BANGKOK (Reuters) - Thailand’s junta will invoke a constitutional provision this week to help speed investment approvals in an ambitious $44-billion effort to develop the country’s industrial east, a government spokesman said on Tuesday.
Growth in Southeast Asia’s second-largest economy has lagged regional peers since the army took power in 2014. Planned large infrastructure projects have been slow to get off the ground.
The military government hopes the Eastern Economic Corridor (EEC) development project will lift growth to about 5 percent a year by 2020, from a projected figure of around 3 percent to 4 percent this year.
“The government is committed to the EEC in order to drive the country’s economy,” the government spokesman, Sansern Kaewkamnerd, told reporters, adding that he expected the measure to be announced this week.

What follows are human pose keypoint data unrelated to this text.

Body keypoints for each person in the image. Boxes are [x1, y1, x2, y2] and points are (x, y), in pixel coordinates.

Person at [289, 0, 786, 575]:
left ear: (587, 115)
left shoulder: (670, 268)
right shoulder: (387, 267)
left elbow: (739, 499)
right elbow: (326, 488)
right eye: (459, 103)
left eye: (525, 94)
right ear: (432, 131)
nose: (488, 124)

The measure will allow a panel chaired by Prime Minister Prayuth Chan-ocha to approve public-private investment projects in the corridor, hastening a process that now takes between eight and nine months, Sansern said.
It will also help cut to less than a year the time needed for environment impact assessments, he added.

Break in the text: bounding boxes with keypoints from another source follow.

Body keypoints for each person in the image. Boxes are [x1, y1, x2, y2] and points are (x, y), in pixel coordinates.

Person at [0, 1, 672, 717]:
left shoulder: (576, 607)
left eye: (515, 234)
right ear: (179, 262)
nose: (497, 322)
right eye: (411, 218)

The government will use Article 44 of the constitution, which makes final any of its actions, to drive through the changes, which will also allow foreigners a stake of more than 50 percent in firms in the aerospace maintenance business, Sasern said.
Thailand hopes to attract foreign participation in the sector by offering a controlling stake that would allow investors to protect their patents and copyrights for the processes involved, he added.
Thailand has identified the industry as key to its ambitions of becoming an Asian aviation hub.
In February, the government said it hoped to attract 1.5 trillion baht (£33.6 billion) in private investment to the development corridor, which encompasses links among the three eastern provinces of Chonburi, Rayong, and Chachoengsao.
The government plans to invest 300 billion baht in the project.